See how I added some details in there to help me remember why I did what I did? That's probably overkill for such a simple example, but it will be very helpful when coming back to more complicated commands in the future!

After you finish writing, save it and exit your editor to complete the commit. You will probably see some git specific output on your terminal when you do.

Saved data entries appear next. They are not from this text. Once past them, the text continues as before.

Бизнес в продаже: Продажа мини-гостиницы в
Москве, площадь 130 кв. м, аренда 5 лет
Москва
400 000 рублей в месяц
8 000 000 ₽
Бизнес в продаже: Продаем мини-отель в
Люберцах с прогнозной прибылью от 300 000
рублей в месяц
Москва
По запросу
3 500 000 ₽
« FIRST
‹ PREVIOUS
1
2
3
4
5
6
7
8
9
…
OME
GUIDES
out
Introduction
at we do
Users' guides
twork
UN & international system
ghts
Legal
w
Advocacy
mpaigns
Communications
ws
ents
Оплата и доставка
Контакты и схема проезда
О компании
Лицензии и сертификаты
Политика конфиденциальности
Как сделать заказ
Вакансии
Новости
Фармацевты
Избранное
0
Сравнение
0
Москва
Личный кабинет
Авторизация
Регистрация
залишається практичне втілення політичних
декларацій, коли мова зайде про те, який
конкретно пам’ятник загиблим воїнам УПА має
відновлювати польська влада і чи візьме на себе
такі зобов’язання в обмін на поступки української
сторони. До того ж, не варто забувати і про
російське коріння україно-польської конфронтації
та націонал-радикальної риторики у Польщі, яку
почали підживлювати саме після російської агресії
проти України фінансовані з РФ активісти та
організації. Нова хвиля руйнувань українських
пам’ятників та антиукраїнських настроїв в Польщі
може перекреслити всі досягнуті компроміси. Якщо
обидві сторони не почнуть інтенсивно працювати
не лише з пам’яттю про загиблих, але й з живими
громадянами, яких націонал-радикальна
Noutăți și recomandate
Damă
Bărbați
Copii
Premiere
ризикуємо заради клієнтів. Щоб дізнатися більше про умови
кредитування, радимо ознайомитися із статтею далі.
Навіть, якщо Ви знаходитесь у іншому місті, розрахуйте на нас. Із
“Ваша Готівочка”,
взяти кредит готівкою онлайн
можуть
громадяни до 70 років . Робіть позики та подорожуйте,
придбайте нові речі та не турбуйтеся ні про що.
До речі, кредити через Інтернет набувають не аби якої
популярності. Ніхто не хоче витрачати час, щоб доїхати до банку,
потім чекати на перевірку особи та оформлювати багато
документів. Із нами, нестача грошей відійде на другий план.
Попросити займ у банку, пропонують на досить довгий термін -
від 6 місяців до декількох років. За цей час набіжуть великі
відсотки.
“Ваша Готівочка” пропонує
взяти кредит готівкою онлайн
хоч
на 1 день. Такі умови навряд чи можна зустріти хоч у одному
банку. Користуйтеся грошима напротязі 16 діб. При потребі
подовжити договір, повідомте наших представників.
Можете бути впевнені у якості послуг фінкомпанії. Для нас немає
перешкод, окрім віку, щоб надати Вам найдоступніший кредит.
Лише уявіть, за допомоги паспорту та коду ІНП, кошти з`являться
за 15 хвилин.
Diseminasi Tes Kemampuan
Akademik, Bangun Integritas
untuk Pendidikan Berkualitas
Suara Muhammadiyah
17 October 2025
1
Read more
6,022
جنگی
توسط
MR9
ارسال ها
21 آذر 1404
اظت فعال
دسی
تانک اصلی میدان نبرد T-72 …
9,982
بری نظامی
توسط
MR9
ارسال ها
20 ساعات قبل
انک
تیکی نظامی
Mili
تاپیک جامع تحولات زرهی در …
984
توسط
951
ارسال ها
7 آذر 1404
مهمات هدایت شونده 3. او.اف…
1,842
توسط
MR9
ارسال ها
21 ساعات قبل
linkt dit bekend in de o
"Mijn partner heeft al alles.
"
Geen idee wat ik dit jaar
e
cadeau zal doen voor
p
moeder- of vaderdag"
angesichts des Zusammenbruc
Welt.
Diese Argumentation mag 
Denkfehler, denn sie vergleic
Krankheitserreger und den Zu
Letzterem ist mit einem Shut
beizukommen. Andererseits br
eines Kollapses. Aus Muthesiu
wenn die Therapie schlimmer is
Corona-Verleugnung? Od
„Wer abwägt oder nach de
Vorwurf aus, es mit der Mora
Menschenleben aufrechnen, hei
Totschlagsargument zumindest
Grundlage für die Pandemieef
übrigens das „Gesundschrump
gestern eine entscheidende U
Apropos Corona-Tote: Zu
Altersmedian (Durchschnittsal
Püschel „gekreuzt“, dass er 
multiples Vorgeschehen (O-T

Something like this:

[master ebf7385] Created the msg.txt file
 3 files changed, 12 insertions(+)
 create mode 100644 .actions/completed/action__460986084__2021-04-05_18:02:37.gc_template.txt
 create mode 100644 .actions/completed/action__460986084__2021-04-05_18:02:37.sh
 create mode 120000 msg.txt

Let's check the git status once more to make sure everything is okay.

$ git status
On branch master
nothing to commit, working tree clean

Alright, no problems!

Reading the history

Now that we have prepared an action, run it, and commited the resulting changes in to our project's repository, we can take a look at the changes.

The simplest way to do this is with the git log command.

$ git log
commit ebf73855d2612ae3ddb899469994d95f2e49488e (HEAD -> master)
Author: Ryan Moore <moorer@udel.edu>
Date:   Mon Apr 5 18:44:54 2021 -0400

    Created the msg.txt file

    == Details ==
    I needed to create a file that describes something that I like.  I
    used the `printf` rather than `echo` because it is more portable.
    (See https://stackoverflow.com/a/11530298 for a discussion of this on
    stack overflow).

    == Command(s) ==
    /usr/bin/printf "I like apple pie\n" > msg.txt

    == Action file ==
    action__460986084__2021-04-05_18:02:37.sh

commit 1a2e909f2455beedeff27311d18254e9dd574f0d
Author: Ryan Moore <moorer@udel.edu>
Date:   Mon Apr 5 17:43:50 2021 -0400

    Initial commit

And you will see the last commit.

You can use a GUI like gitk to get a more interesting view of your commit history as well as a list of all the files and changes that occured with each of the commits.

This is where it all gets really powerful. You can browse the changes in your repository one by one and see which actions were run to cause all of those changes.

gitk example

As you can see above, each commit is associated with the nice message template you filled out, as well as showing you which files were created and what changes occured in the repository. Very nice!!

Wrap up

That's most of what you need to know to get started with using cln to help you manage your computation lab notebook with git and git-annex. There are some more things to show you about deleting pending actions and using git-annex effectively, but that will be covered in other tutorials.